Bei selbst für Locarno-Verhältnisse außergewöhnlich lang regnerischem Wetter trifft die Nachricht vom eigenhändigen Tod Robin Williams‘ wie ein Blitz ein, welcher mit Rollen wie Patch Adams, Flubber oder Mrs. Doubtfire auch immer ein wenig (völlig zu Unrecht) verkannt, jedenfalls aber bei einer breiten Bevölkerung sehr beliebt war. Im schockierten Wirbel verliert sich zunächst auch die Nachricht vom Tod einer der letzten Grande Dame Hollywoods, Lauren Bacall, die einen Tag später verstarb.
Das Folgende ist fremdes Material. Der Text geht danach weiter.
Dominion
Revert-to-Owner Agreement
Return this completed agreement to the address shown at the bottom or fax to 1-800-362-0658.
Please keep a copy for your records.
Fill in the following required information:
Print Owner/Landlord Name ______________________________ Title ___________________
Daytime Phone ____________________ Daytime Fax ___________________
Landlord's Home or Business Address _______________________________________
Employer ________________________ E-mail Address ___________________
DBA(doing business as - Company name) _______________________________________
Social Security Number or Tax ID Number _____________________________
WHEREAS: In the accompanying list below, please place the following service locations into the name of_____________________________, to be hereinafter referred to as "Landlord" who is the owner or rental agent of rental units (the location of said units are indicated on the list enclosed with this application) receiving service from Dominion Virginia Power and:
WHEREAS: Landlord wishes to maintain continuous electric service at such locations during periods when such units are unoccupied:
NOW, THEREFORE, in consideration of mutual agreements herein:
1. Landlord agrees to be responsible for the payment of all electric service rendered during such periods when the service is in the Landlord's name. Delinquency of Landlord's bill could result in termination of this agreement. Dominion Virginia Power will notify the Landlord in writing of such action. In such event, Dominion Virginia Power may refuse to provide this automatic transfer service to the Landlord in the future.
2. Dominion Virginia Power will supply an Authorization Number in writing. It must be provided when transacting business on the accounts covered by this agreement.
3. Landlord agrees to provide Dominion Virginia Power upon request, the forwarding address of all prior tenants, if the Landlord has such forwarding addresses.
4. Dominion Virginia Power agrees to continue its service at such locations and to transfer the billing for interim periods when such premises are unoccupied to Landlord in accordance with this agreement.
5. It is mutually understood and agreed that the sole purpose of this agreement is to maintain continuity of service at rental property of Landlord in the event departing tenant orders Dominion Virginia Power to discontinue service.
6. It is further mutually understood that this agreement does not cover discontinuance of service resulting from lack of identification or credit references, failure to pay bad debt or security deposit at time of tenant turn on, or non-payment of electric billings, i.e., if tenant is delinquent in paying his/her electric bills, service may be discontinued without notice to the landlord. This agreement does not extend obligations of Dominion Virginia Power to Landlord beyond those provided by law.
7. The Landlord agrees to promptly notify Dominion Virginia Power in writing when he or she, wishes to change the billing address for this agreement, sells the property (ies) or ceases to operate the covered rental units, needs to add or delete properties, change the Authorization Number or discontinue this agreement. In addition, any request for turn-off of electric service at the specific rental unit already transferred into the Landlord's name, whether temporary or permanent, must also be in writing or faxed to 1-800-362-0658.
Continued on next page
Diesen beiden so unterschiedlichen, großen Darstellern zu Ehren werden kurzfristig zwei zusätzliche Filme ins Programm genommen: Howard Hawks’ Film Noir THE BIG SLEEP (im Deutschen vor allem bekannt unter Tote schlafen fest) mit Bacall und Humphrey Bogart in der Programmreihe Histoire(s) du cinéma als Omaggio a Lauren Bacall, sowie Mark Romaneks Hollywood-Debüt ONE OUR PHOTO, der 2002 im Rahmen des Concorso internazionale für den Pardo d’oro nominiert war und den der umwerfend talentierte Darsteller Williams im wortkargen und ernsten Alleingang bestreitet. Die wohl damalige Festivalkopie im Format 35 mm in Originalsprache mit deutschen und französischen Untertiteln zeigt ihn noch einmal – und das ist Festivaldirektor Carlo Chatrian gar nicht hoch genug anzurechnen – auf dem prominenten Programmplatz der nächtlichen Piazza Grande. Zuvor richtete Williams’ sichtlich bewegte Partnerin in dem Film, Connie Nielsen, die dieses Jahr zudem in der Jury des Concorso internazionale saß, ein paar Worte des Gedenkens an die 8000 Zuschauer auf der Piazza.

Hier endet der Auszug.